SQL> select index_name, table_name, column_name, column_position 2 from user_ind_columns; INDEX_NAME TABLE_NAME COLUMN_NAME COLUMN_POSITION ------------ -------------------- -------------------- --------------- SYS_C009823 DF_MOVIE_DISTRICT DISTRICTID 1 SYS_C009827 DF_MOVIE_STORE STOREID 1 SYS_C009830 DF_MOVIE_EMPLOYEE EMPID 1 SYS_C009837 DF_MOVIE_CUSTOMER CUSTID 1 SYS_C009841 DF_MOVIE_MOVIE MOVIEID 1 SYS_C009845 DF_MOVIE_TAPE TAPEID 1 SYS_C009850 DF_MOVIE_RENTAL TAPEID 1 SYS_C009850 DF_MOVIE_RENTAL CUSTID 2 SYS_C009850 DF_MOVIE_RENTAL RENTDATE 3 SYS_C009810 DF_CUSTOMERS CUSTID 1 SYS_C009813 DF_ORDERS ORDERID 1 SYS_C009816 DF_PRODUCTS PRODUCTID 1 SYS_C009819 DF_ORDERDETAILS ORDERID 1 SYS_C009819 DF_ORDERDETAILS PRODUCTID 2 14 rows selected.

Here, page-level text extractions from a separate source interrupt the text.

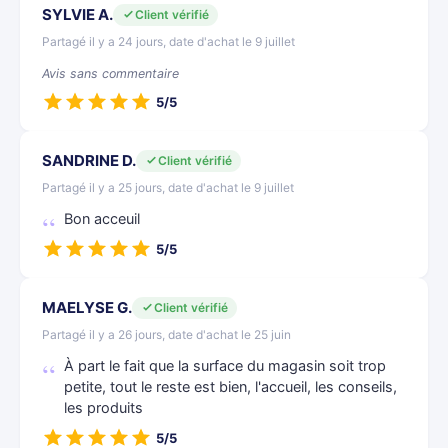
SYLVIE A.
Client vérifié
Partagé il y a 24 jours, date d'achat le 9 juillet
Avis sans commentaire
5/5
SANDRINE D.
Client vérifié
Partagé il y a 25 jours, date d'achat le 9 juillet
Bon acceuil
5/5
MAELYSE G.
Client vérifié
Partagé il y a 26 jours, date d'achat le 25 juin
À part le fait que la surface du magasin soit trop
petite, tout le reste est bien, l'accueil, les conseils,
les produits
5/5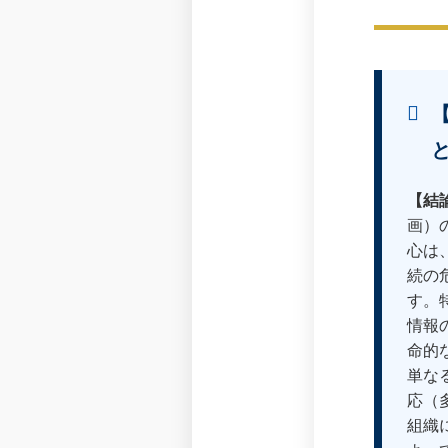
【
【結
画）
心は
続の
す。
情報
命的
単な
応（
組織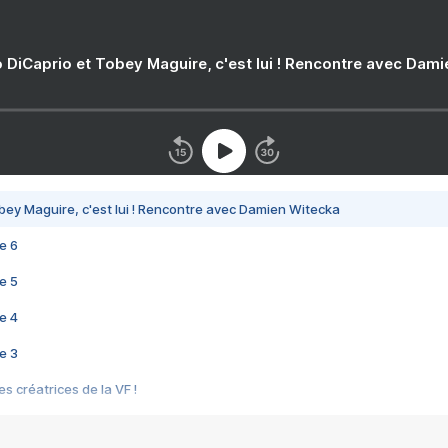
 DiCaprio et Tobey Maguire, c'est lui ! Rencontre avec Dam
bey Maguire, c'est lui ! Rencontre avec Damien Witecka
e 6
e 5
e 4
e 3
s créatrices de la VF !
e 2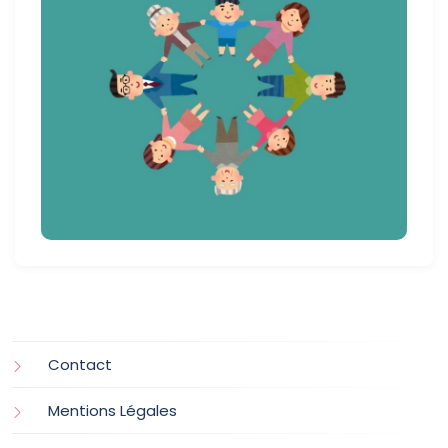
Contact
Mentions Légales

What does the output suggest? You can immediately identify the fact that for one, not every table has a primary key. There are 15 tables, but only 14 rows (or 11 distinct tables as some indexes are composites). Why do we know this? Because one of the benefits of creating a primary key is that you get an index for free. If you disabled all of the referential integrity constraints that arise in the load script, what else might you suspect?
Oracle recommends indexing foreign key columns as they are frequently used in joins, and the general rule is to index columns used in WHERE clauses (which is obviously where joins are listed). Given the lack of indexes, your suspicion should be that the “create table” component of the tutorial tables does not index foreign key columns.

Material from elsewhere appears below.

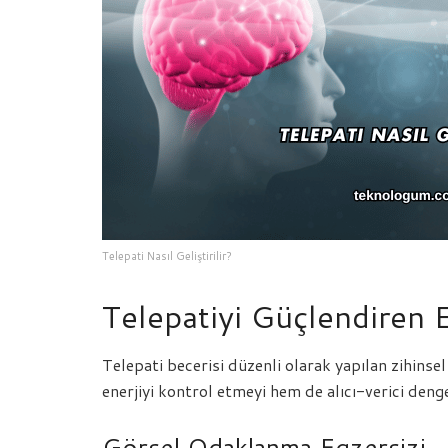
Telepati Nasıl Geliştirilir?
Telepatiyi Güçlendiren 
Telepati becerisi düzenli olarak yapılan zihinsel 
enerjiyi kontrol etmeyi hem de alıcı-verici deng
Görsel Odaklanma Egzersizi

The query below shows the table name/column name foreign keys (they all have position 1 meaning only a single column was used).
SQL> select a.constraint_name, b.constraint_type, 2 a.table_name, a.column_name 3 from user_cons_columns a, all_constraints b 4 where a.constraint_name=b.constraint_name 5 and constraint_type = 'R'; CONSTRAINT_NAME C TABLE_NAME COLUMN_NAME ---------------- - -------------------- ------------- SYS_C009831 R DF_MOVIE_EMPLOYEE SUPERVISORID SYS_C009828 R DF_MOVIE_STORE DISTRICTID SYS_C009821 R DF_ORDERDETAILS PRODUCTID SYS_C009820 R DF_ORDERDETAILS ORDERID DFMOVIESTOREFK2 R DF_MOVIE_STORE MANAGERID SYS_C009852 R DF_MOVIE_RENTAL TAPEID SYS_C009851 R DF_MOVIE_RENTAL CUSTID SYS_C009838 R DF_MOVIE_CUSTOMER STOREID SYS_C009814 R DF_ORDERS CUSTID SYS_C009846 R DF_MOVIE_TAPE MOVIEID DFMOVIEEMPFK2 R DF_MOVIE_EMPLOYEE STOREID 11 rows selected.
The end result? Suspicion confirmed; the foreign keys were not indexed.
From a management or maintenance perspective, why are only two of the referential integrity constraints explicitly named while the rest are system named? As it turns out, of the 51 constraints in this schema, these happen to be the only two user named constraints.
The key point to take away from this exploration of a tool such as DataFactory is that while the tool (or a script you create) can generate millions of rows of test or sample data, what good is any of it if it misses the boat on referential integrity or other best practices with respect to data modeling? If you are trying to tune queries for an application, the test data needs to reflect how the application uses it. If you are relying on referential integrity, your test data needs to support and honor parent table-child table relationships.
From a design standpoint, two best practices that were violated include failure to index foreign key columns, and failure to explicitly name three major items (primary keys, foreign keys, and indexes). A possible third violation concerns not having a primary key on every table. Does every table in a schema require a primary key? No, but for the most part, every table (to support normalization) should, and if not, you should at least know why. Put another way, to not normalize a table should be a conscious decision, not an oversight.